Assignment — Among the entries, find the lines with the string "index" and copy them.

Data records —
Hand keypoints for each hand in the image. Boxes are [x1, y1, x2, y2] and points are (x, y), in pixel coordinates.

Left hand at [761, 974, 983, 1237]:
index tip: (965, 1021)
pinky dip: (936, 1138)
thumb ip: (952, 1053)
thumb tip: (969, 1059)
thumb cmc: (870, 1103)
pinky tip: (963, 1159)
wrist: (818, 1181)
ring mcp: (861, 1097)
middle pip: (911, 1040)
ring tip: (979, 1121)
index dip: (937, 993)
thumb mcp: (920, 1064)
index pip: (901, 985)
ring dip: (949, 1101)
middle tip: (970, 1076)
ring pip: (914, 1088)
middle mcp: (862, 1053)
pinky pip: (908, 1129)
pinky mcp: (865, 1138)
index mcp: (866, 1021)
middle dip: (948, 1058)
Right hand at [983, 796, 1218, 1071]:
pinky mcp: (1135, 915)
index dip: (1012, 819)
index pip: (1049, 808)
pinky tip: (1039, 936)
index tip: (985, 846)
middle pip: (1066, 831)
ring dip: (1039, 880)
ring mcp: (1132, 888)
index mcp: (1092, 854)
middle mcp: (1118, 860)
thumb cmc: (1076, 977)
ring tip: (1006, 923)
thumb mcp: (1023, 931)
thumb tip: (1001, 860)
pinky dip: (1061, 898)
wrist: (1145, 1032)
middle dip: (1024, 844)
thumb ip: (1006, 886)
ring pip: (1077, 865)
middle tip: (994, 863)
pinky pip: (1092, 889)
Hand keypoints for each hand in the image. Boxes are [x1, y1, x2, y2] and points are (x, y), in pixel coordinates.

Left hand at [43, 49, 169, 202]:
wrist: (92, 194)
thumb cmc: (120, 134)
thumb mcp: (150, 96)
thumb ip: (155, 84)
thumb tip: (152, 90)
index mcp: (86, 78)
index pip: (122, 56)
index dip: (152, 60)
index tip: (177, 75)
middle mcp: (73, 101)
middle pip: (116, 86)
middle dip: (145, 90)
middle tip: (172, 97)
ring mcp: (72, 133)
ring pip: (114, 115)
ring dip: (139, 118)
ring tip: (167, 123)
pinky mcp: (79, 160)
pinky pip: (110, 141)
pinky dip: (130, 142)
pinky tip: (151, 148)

Output below —
index tip: (965, 1021)
index dip: (937, 993)
index pip: (901, 985)
index mcp: (866, 1021)
index dip: (1012, 819)
index pip: (1049, 808)
index tip: (985, 846)
index mcp: (1092, 854)
index mcp: (86, 78)
index pip: (122, 56)
index dip: (152, 60)
index tip: (177, 75)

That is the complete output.